» **Action item**
From the first line onward, reproduce the records exactly; the final line to include is the one holding "right shoulder: (95, 95)".

-- Provided material follows --

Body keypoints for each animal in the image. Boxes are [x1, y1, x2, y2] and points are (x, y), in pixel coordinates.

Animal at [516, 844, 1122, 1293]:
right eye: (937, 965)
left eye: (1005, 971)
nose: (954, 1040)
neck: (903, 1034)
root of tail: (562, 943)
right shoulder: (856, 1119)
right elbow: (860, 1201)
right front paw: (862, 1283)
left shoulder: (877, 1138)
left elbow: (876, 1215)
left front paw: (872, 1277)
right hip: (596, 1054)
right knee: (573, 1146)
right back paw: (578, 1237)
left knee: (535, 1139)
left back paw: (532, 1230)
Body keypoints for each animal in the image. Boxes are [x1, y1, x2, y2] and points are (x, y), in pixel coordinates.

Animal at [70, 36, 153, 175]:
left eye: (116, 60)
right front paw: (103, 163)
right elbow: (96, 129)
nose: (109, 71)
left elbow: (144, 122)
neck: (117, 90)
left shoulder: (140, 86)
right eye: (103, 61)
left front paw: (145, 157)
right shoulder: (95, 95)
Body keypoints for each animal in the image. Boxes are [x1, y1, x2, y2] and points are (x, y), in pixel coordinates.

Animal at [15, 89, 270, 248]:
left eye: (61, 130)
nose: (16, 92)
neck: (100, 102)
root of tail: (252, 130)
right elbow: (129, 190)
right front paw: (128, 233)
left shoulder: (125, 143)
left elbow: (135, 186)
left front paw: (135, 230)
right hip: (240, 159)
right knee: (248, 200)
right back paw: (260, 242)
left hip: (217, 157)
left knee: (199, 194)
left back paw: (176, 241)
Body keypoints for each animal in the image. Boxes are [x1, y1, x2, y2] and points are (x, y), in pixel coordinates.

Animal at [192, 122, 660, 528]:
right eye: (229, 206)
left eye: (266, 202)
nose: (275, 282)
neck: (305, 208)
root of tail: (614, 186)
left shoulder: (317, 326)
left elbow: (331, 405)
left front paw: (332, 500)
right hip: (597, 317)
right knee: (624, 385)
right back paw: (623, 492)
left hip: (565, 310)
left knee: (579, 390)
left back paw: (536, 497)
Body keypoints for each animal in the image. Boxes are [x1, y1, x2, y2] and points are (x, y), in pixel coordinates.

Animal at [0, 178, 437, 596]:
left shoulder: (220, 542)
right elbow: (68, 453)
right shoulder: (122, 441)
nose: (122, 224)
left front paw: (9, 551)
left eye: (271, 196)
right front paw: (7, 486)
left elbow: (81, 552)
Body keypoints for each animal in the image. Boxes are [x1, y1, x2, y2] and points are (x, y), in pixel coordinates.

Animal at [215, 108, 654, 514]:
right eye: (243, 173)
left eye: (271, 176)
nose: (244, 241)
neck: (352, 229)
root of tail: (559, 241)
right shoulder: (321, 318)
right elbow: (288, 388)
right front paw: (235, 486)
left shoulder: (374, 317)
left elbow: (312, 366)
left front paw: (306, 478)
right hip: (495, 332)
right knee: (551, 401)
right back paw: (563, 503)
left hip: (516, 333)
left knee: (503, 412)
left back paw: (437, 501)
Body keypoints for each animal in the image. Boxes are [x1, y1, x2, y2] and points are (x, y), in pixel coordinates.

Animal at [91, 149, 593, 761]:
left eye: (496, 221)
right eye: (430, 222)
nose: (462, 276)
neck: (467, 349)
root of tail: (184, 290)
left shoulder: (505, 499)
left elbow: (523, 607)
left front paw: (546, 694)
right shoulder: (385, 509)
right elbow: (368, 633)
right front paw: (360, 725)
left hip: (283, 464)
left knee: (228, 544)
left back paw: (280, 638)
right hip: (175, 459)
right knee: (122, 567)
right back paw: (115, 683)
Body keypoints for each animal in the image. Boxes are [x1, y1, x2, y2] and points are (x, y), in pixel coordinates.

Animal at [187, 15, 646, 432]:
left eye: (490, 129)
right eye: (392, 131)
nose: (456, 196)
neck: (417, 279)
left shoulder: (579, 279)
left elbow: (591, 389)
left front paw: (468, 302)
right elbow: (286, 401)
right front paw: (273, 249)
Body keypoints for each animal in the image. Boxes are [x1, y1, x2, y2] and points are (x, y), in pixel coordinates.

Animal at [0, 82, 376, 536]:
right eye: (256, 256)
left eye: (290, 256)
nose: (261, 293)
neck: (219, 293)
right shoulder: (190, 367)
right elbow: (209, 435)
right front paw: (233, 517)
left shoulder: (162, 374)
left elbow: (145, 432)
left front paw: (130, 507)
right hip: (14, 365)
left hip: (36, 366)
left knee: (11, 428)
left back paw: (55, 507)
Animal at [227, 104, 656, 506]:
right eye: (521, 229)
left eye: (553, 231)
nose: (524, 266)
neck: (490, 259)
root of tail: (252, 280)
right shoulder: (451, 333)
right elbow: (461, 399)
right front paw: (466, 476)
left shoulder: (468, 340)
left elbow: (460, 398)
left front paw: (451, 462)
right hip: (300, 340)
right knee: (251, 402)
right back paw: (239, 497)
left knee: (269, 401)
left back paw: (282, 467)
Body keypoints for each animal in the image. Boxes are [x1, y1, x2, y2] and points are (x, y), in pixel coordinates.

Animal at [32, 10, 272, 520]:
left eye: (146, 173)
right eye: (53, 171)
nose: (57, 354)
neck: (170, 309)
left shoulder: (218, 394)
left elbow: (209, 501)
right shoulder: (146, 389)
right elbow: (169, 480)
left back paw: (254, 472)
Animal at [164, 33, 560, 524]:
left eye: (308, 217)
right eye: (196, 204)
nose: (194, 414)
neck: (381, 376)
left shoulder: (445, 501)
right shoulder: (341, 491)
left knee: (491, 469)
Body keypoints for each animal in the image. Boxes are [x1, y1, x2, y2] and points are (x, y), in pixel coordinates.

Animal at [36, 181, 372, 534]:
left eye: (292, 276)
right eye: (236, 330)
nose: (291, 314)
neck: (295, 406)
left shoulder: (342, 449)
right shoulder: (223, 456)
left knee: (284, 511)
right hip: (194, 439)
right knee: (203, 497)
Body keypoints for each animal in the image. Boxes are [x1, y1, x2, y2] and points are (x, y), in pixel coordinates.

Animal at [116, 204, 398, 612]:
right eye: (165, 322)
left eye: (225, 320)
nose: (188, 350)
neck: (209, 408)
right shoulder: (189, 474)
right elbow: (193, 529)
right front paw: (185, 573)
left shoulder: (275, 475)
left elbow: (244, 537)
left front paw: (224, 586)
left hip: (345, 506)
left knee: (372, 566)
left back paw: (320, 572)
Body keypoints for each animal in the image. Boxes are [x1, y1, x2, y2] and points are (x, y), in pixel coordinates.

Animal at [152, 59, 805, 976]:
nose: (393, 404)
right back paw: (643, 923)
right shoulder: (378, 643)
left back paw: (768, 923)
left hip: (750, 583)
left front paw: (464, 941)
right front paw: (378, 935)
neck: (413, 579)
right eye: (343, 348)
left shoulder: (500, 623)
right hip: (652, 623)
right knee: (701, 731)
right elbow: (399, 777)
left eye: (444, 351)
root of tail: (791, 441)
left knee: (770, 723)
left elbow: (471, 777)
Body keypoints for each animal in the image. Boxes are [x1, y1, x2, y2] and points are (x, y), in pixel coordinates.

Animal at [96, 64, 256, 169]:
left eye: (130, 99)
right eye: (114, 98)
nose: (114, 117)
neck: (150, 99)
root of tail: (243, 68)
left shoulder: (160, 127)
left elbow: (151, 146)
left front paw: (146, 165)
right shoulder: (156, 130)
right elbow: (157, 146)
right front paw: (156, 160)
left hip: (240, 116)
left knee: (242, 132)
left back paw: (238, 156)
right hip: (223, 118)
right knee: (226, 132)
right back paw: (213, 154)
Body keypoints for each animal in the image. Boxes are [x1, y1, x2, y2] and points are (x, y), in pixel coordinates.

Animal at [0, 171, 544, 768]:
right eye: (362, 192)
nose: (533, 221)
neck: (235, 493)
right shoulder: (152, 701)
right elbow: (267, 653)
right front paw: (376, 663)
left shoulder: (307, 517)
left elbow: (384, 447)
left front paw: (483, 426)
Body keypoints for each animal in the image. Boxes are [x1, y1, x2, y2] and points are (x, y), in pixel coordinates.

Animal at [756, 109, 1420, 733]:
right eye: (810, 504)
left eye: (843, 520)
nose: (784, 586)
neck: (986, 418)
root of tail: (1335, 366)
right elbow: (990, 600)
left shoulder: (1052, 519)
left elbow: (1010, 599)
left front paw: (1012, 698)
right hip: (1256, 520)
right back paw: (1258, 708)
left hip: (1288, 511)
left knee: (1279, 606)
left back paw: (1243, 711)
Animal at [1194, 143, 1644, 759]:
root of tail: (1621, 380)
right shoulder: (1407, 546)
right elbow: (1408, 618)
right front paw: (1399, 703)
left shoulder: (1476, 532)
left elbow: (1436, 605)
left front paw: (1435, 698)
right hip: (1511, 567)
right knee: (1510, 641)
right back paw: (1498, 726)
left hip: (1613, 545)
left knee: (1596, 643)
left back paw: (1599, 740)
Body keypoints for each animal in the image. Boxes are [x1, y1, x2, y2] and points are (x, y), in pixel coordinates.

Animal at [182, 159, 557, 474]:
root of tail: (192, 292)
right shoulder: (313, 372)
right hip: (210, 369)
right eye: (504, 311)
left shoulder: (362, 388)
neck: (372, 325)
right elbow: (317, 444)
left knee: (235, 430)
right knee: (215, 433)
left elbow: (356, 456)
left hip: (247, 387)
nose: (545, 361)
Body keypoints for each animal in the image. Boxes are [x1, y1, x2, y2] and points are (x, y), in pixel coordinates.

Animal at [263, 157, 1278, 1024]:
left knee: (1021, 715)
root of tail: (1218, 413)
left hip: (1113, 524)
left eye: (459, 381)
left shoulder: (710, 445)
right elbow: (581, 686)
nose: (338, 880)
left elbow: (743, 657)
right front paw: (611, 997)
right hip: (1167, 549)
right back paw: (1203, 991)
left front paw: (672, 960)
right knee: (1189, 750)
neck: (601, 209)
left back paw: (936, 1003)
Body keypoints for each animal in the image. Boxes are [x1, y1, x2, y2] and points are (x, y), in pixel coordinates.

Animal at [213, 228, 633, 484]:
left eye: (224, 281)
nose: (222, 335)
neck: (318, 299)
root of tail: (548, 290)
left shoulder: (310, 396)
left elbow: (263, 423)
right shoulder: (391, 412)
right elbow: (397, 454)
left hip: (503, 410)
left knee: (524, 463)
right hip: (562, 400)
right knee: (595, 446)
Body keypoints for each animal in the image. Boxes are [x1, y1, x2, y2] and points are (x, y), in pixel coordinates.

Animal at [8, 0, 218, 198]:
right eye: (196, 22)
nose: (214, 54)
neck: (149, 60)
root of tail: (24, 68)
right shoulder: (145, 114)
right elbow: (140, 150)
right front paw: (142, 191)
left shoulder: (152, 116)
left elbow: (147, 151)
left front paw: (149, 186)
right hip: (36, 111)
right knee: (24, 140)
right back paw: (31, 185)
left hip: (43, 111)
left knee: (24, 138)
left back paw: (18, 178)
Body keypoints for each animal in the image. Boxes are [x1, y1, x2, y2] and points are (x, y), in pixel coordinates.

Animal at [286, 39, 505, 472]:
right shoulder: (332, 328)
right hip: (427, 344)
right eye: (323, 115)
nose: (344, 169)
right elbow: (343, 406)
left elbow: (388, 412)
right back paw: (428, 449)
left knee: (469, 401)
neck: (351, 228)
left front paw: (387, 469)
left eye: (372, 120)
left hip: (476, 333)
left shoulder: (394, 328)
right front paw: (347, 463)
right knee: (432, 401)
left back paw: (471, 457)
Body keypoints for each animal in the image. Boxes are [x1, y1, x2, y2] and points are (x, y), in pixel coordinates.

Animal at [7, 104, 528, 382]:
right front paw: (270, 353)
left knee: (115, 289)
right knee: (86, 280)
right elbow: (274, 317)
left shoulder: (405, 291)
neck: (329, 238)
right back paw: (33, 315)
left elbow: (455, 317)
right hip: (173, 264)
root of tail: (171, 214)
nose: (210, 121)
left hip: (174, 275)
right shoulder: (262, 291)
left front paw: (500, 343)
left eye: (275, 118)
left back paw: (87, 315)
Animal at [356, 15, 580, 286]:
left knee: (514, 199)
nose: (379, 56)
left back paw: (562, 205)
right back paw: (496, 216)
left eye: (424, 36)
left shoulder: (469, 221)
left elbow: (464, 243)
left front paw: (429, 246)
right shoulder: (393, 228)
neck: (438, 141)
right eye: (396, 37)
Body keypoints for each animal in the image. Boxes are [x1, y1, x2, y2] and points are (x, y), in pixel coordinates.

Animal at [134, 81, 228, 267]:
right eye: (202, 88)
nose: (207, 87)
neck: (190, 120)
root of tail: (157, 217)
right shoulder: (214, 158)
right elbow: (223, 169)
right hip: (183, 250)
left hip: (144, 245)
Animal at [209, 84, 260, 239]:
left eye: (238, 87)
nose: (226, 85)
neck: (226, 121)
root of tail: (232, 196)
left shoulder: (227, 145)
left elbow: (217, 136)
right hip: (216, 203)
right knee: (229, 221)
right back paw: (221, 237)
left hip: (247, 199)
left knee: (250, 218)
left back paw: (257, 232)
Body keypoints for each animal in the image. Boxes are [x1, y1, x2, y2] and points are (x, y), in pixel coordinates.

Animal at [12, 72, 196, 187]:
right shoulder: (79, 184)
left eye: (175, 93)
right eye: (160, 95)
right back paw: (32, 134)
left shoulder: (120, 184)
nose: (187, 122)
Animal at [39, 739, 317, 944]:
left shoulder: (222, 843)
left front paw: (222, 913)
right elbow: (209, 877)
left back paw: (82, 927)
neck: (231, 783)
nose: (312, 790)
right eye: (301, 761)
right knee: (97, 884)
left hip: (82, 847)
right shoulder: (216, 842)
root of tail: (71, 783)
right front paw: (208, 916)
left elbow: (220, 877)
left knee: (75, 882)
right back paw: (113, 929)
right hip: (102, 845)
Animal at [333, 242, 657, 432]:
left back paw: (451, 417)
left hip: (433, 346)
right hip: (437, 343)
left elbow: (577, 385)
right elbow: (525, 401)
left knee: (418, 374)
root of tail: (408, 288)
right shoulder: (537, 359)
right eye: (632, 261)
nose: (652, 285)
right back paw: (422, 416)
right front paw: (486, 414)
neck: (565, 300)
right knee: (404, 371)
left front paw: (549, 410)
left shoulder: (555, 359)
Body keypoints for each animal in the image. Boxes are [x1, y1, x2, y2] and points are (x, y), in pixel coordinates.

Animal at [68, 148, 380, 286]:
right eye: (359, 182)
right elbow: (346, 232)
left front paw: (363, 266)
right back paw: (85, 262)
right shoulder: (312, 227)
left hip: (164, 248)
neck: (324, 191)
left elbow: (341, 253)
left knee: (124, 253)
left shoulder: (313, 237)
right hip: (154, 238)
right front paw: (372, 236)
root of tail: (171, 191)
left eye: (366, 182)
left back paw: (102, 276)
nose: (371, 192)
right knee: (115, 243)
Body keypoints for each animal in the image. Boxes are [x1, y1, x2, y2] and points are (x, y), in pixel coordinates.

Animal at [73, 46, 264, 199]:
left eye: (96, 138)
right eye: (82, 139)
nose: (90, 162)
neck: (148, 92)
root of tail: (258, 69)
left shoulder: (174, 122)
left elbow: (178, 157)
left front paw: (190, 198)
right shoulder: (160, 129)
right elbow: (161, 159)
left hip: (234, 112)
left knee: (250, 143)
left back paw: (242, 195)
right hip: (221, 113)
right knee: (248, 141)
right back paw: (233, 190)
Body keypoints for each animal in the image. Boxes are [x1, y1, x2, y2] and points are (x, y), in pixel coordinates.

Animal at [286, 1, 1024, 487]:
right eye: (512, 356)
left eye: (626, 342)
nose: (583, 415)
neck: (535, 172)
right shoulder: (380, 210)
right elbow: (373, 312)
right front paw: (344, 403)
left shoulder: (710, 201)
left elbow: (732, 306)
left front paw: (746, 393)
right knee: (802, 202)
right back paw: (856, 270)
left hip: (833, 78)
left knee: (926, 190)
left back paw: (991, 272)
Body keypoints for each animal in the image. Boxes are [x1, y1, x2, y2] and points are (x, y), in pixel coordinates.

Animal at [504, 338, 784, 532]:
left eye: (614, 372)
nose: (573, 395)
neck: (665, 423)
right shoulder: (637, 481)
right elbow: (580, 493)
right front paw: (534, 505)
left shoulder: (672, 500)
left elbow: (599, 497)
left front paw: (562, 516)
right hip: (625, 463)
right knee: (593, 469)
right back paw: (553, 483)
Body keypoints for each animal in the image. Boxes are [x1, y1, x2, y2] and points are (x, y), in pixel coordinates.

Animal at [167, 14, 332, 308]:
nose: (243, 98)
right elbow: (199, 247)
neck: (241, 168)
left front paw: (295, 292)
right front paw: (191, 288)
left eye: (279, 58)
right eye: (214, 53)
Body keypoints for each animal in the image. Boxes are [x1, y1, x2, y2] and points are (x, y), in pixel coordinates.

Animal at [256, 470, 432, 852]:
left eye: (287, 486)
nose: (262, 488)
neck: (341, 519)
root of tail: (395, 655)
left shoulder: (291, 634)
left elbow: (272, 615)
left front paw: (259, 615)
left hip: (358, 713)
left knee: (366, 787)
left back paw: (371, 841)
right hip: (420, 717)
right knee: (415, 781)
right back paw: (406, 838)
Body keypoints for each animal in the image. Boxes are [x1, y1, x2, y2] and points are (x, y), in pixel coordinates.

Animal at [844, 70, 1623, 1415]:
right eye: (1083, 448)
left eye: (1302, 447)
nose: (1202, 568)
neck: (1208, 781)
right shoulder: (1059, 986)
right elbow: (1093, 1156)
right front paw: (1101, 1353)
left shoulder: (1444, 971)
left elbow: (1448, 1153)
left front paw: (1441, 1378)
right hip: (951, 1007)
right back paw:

-- Provided material concluded --

» **Result of the task**
Body keypoints for each animal in the image. Boxes are [x1, y1, x2, y2] and points are (x, y), in pixel coordinates.

Animal at [516, 844, 1122, 1293]:
right eye: (937, 965)
left eye: (1005, 971)
nose: (954, 1040)
neck: (903, 1034)
root of tail: (562, 943)
right shoulder: (856, 1119)
right elbow: (860, 1201)
right front paw: (862, 1283)
left shoulder: (877, 1138)
left elbow: (876, 1215)
left front paw: (872, 1277)
right hip: (596, 1054)
right knee: (573, 1146)
right back paw: (578, 1237)
left knee: (535, 1139)
left back paw: (532, 1230)
Body keypoints for each animal in the image. Boxes are [x1, y1, x2, y2] and points are (x, y), in pixel coordinates.

Animal at [70, 36, 153, 175]:
left eye: (116, 60)
right front paw: (103, 163)
right elbow: (96, 129)
nose: (109, 71)
left elbow: (144, 122)
neck: (117, 90)
left shoulder: (140, 86)
right eye: (103, 61)
left front paw: (145, 157)
right shoulder: (95, 95)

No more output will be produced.